- _Your instructions_
Exact reproduction required: the lines below from the line with "les œuvres de" to the line with "qui se produisent en interne ou en", both ends included, and no others.
□ □ □ □ □ □ □
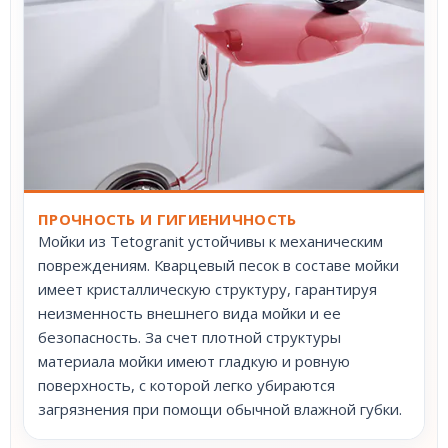
ПРОЧНОСТЬ И ГИГИЕНИЧНОСТЬ
Мойки из Tetogranit устойчивы к механическим
повреждениям. Кварцевый песок в составе мойки
имеет кристаллическую структуру, гарантируя
неизменность внешнего вида мойки и ее
безопасность. За счет плотной структуры
материала мойки имеют гладкую и ровную
поверхность, с которой легко убираются
загрязнения при помощи обычной влажной губки.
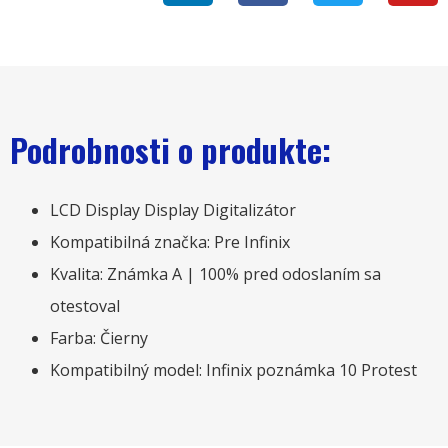
Podrobnosti o produkte:
LCD Display Display Digitalizátor
Kompatibilná značka: Pre Infinix
Kvalita: Známka A | 100% pred odoslaním sa
otestoval
Farba: Čierny
Kompatibilný model: Infinix poznámka 10 Protest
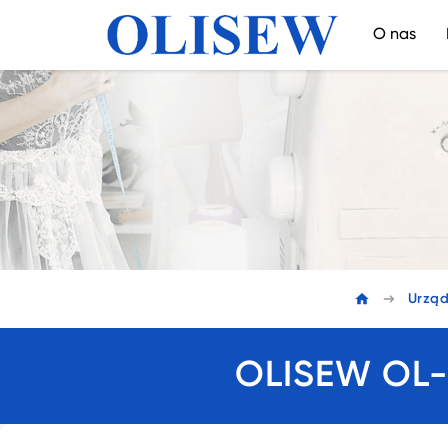
O nas
Urząd
OLISEW OL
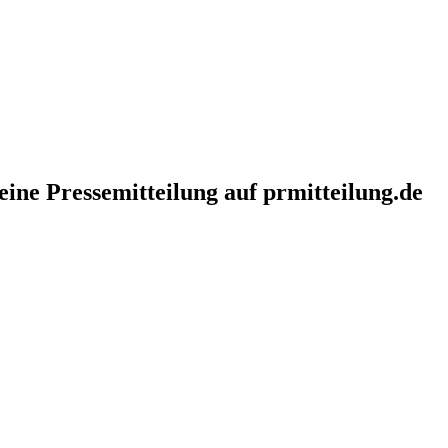
eine Pressemitteilung auf prmitteilung.de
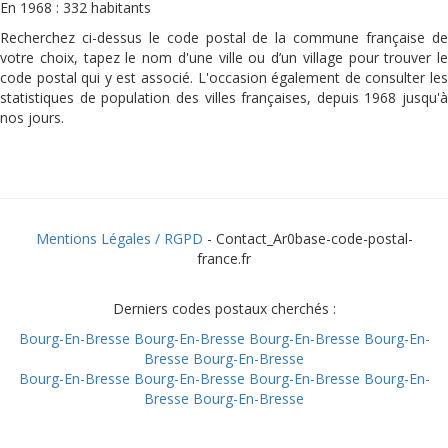
En 1968 : 332 habitants
Recherchez ci-dessus le code postal de la commune française de
votre choix, tapez le nom d'une ville ou d’un village pour trouver le
code postal qui y est associé. L'occasion également de consulter les
statistiques de population des villes françaises, depuis 1968 jusqu'à
nos jours.
Mentions Légales / RGPD
- Contact_Ar0base-code-postal-
france.fr
Derniers codes postaux cherchés :
Bourg-En-Bresse
Bourg-En-Bresse
Bourg-En-Bresse
Bourg-En-
Bresse
Bourg-En-Bresse
Bourg-En-Bresse
Bourg-En-Bresse
Bourg-En-Bresse
Bourg-En-
Bresse
Bourg-En-Bresse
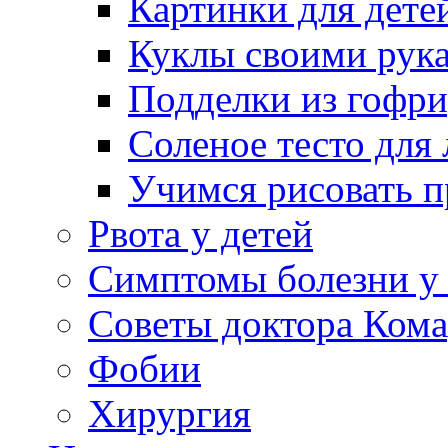
Картинки для дете
Куклы своими рук
Подделки из гофр
Соленое тесто для
Учимся рисовать п
Рвота у детей
Симптомы болезни у 
Советы доктора Кома
Фобии
Хирургия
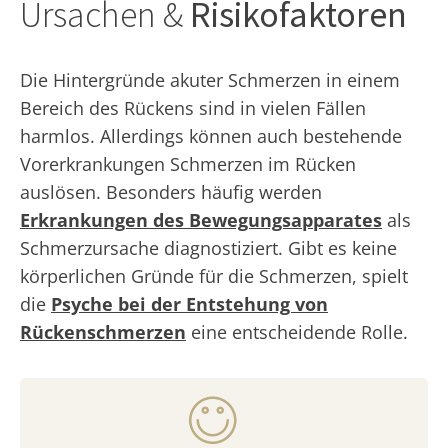
Ursachen &
Risikofaktoren
Die Hintergründe akuter Schmerzen in einem
Bereich des Rückens sind in vielen Fällen
harmlos. Allerdings können auch bestehende
Vorerkrankungen Schmerzen im Rücken
auslösen. Besonders häufig werden
Erkrankungen des Bewegungsapparates
als
Schmerzursache diagnostiziert. Gibt es keine
körperlichen Gründe für die Schmerzen, spielt
die
Psyche bei der Entstehung von
Rückenschmerzen
eine entscheidende Rolle.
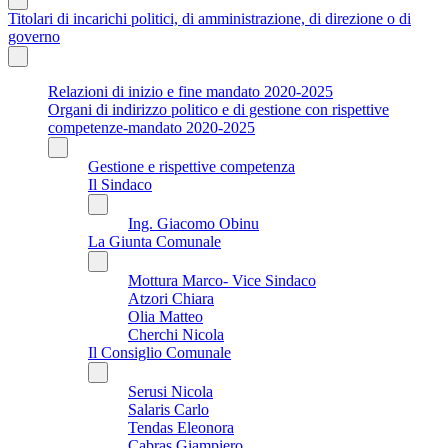
Titolari di incarichi politici, di amministrazione, di direzione o di
governo
Relazioni di inizio e fine mandato 2020-2025
Organi di indirizzo politico e di gestione con rispettive
competenze-mandato 2020-2025
Gestione e rispettive competenza
Il Sindaco
Ing. Giacomo Obinu
La Giunta Comunale
Mottura Marco- Vice Sindaco
Atzori Chiara
Olia Matteo
Cherchi Nicola
Il Consiglio Comunale
Serusi Nicola
Salaris Carlo
Tendas Eleonora
Cabras Giampiero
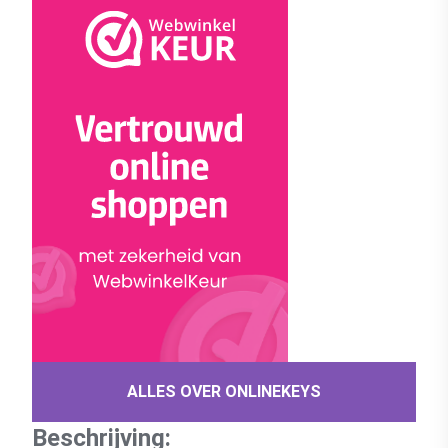
ALLES OVER ONLINEKEYS
Beschrijving:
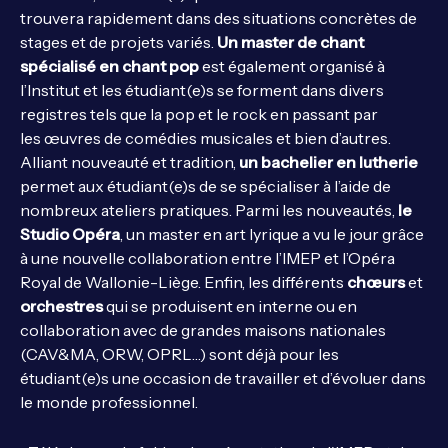
trouvera rapidement dans des situations concrètes de
stages et de projets variés.
Un master de
chant
spécialisé en chant pop
est également organisé à
l’Institut et les étudiant(e)s se forment dans divers
registres tels que la pop et le rock en passant par
les œuvres de comédies musicales et bien d’autres.
Alliant nouveauté et tradition,
un bachelier en lutherie
permet aux étudiant(e)s de se spécialiser à l’aide de
nombreux ateliers pratiques. Parmi les nouveautés,
le
Studio Opéra
, un master en art lyrique a vu le jour grâce
à une nouvelle collaboration entre l’IMEP et l’Opéra
Royal de Wallonie-Liège. Enfin, les différents
chœurs
et
orchestres
qui se produisent en interne ou en
collaboration avec de grandes maisons nationales
(CAV&MA, ORW, OPRL…) sont déjà pour les
étudiant(e)s une occasion de travailler et d’évoluer dans
le monde professionnel.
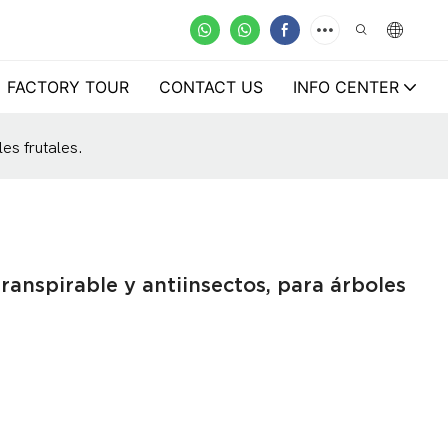
FACTORY TOUR
CONTACT US
INFO CENTER
es frutales.
transpirable y antiinsectos, para árboles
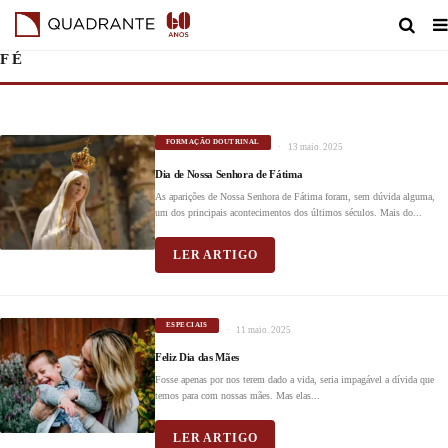
FÉ
FORMAÇÃO DOUTRINAL
13 maio. 2025
Dia de Nossa Senhora de Fátima
As aparições de Nossa Senhora de Fátima foram, sem dúvida alguma,
um dos principais acontecimentos dos últimos séculos. Mais do...
LER ARTIGO
ESPECIAIS
11 maio. 2025
Feliz Dia das Mães
Fosse apenas por nos terem dado a vida, seria impagável a dívida que
temos para com nossas mães. Mas elas...
LER ARTIGO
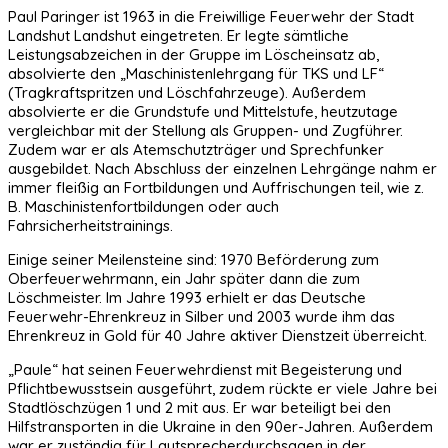
Paul Paringer ist 1963 in die Freiwillige Feuerwehr der Stadt
Landshut Landshut eingetreten. Er legte sämtliche
Leistungsabzeichen in der Gruppe im Löscheinsatz ab,
absolvierte den „Maschinistenlehrgang für TKS und LF“
(Tragkraftspritzen und Löschfahrzeuge). Außerdem
absolvierte er die Grundstufe und Mittelstufe, heutzutage
vergleichbar mit der Stellung als Gruppen- und Zugführer.
Zudem war er als Atemschutzträger und Sprechfunker
ausgebildet. Nach Abschluss der einzelnen Lehrgänge nahm er
immer fleißig an Fortbildungen und Auffrischungen teil, wie z.
B. Maschinistenfortbildungen oder auch
Fahrsicherheitstrainings.
Einige seiner Meilensteine sind: 1970 Beförderung zum
Oberfeuerwehrmann, ein Jahr später dann die zum
Löschmeister. Im Jahre 1993 erhielt er das Deutsche
Feuerwehr-Ehrenkreuz in Silber und 2003 wurde ihm das
Ehrenkreuz in Gold für 40 Jahre aktiver Dienstzeit überreicht.
„Paule“ hat seinen Feuerwehrdienst mit Begeisterung und
Pflichtbewusstsein ausgeführt, zudem rückte er viele Jahre bei
Stadtlöschzügen 1 und 2 mit aus. Er war beteiligt bei den
Hilfstransporten in die Ukraine in den 90er-Jahren. Außerdem
war er zuständig für Lautsprecherdurchsagen in der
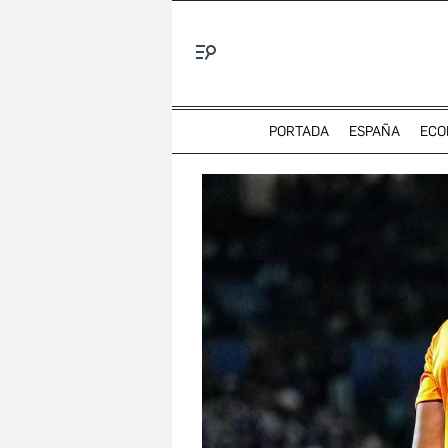
Menú
PORTADA
ESPAÑA
ECO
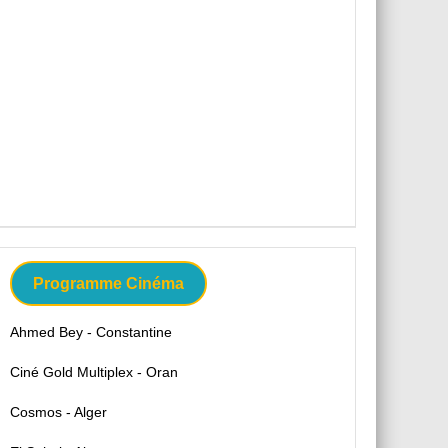
Programme Cinéma
Ahmed Bey - Constantine
Ciné Gold Multiplex - Oran
Cosmos - Alger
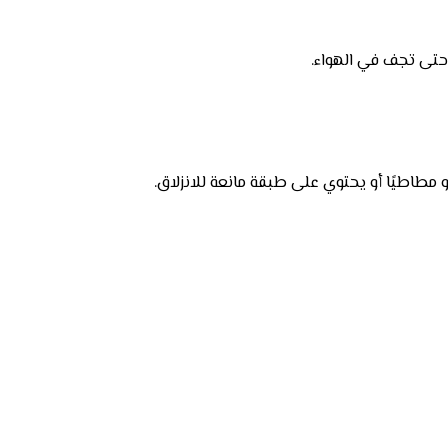
ن حتى تجف في الهواء.
 مطاطيًا أو يحتوي على طبقة مانعة للانزلاق.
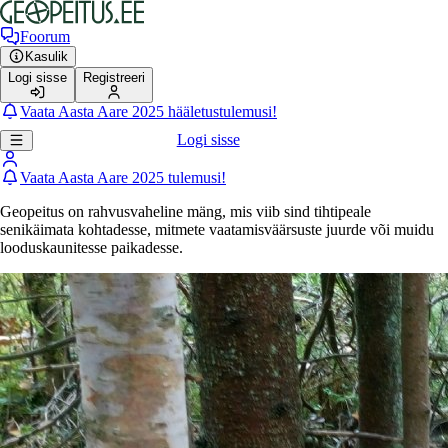
Foorum
Kasulik
Logi sisse
Registreeri
Vaata Aasta Aare 2025 hääletustulemusi!
Logi sisse
Vaata Aasta Aare 2025 tulemusi!
Geopeitus on rahvusvaheline mäng, mis viib sind tihtipeale
senikäimata kohtadesse, mitmete vaatamisväärsuste juurde või muidu
looduskaunitesse paikadesse.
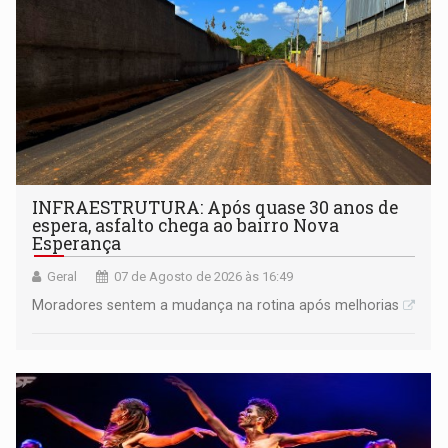
INFRAESTRUTURA: Após quase 30 anos de
espera, asfalto chega ao bairro Nova
Esperança
Geral
07 de Agosto de 2026 às 16:49
Moradores sentem a mudança na rotina após melhorias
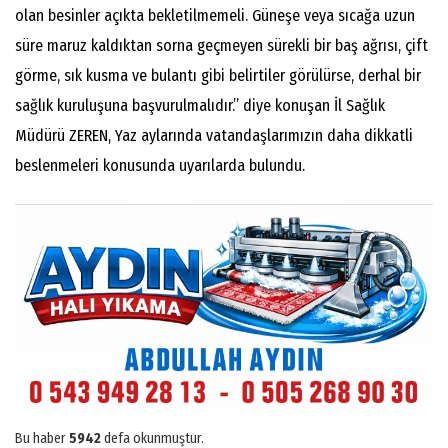
olan besinler açıkta bekletilmemeli. Güneşe veya sıcağa uzun
süre maruz kaldıktan sorna geçmeyen sürekli bir baş ağrısı, çift
görme, sık kusma ve bulantı gibi belirtiler görülürse, derhal bir
sağlık kuruluşuna başvurulmalıdır.” diye konuşan İl Sağlık
Müdürü ZEREN, Yaz aylarında vatandaşlarımızın daha dikkatli
beslenmeleri konusunda uyarılarda bulundu.
Bu haber
5942
defa okunmuştur.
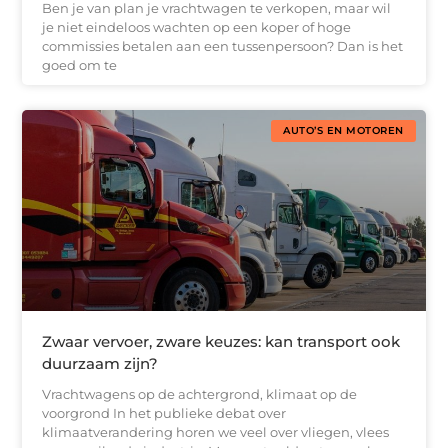
Ben je van plan je vrachtwagen te verkopen, maar wil
je niet eindeloos wachten op een koper of hoge
commissies betalen aan een tussenpersoon? Dan is het
goed om te
AUTO’S EN MOTOREN
Zwaar vervoer, zware keuzes: kan transport ook
duurzaam zijn?
Vrachtwagens op de achtergrond, klimaat op de
voorgrond In het publieke debat over
klimaatverandering horen we veel over vliegen, vlees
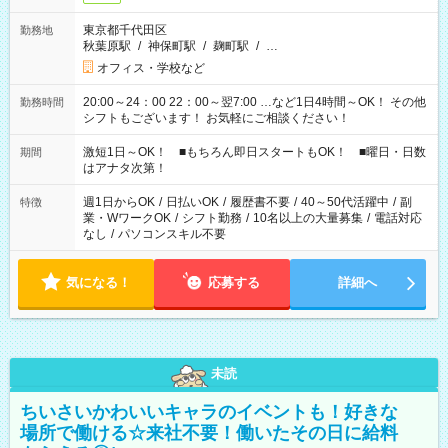
東京都千代田区
勤務地
秋葉原駅
/
神保町駅
/
麹町駅
/
…
オフィス・学校など
20:00～24：00 22：00～翌7:00 …など1日4時間～OK！ その他
勤務時間
シフトもございます！ お気軽にご相談ください！
激短1日～OK！ ■もちろん即日スタートもOK！ ■曜日・日数
期間
はアナタ次第！
週1日からOK
/
日払いOK
/
履歴書不要
/
40～50代活躍中
/
副
特徴
業・WワークOK
/
シフト勤務
/
10名以上の大量募集
/
電話対応
なし
/
パソコンスキル不要
気になる！
応募する
詳細へ
未読
ちいさいかわいいキャラのイベントも！好きな
場所で働ける☆来社不要！働いたその日に給料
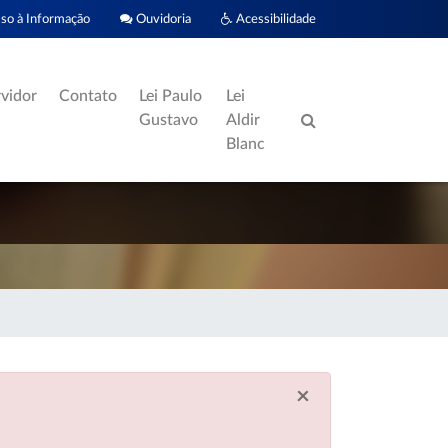
o à Informação
Ouvidoria
Acessibilidade
rvidor
Contato
Lei Paulo
Lei
Gustavo
Aldir
Blanc
×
□ □ □ □ □ □ □
- _Expected answer_
les œuvres de comédies musicales et bien d’autres.
Alliant nouveauté et tradition,
un bachelier en lutherie
permet aux étudiant(e)s de se spécialiser à l’aide de
nombreux ateliers pratiques. Parmi les nouveautés,
le
Studio Opéra
, un master en art lyrique a vu le jour grâce
à une nouvelle collaboration entre l’IMEP et l’Opéra
Royal de Wallonie-Liège. Enfin, les différents
chœurs
et
orchestres
qui se produisent en interne ou en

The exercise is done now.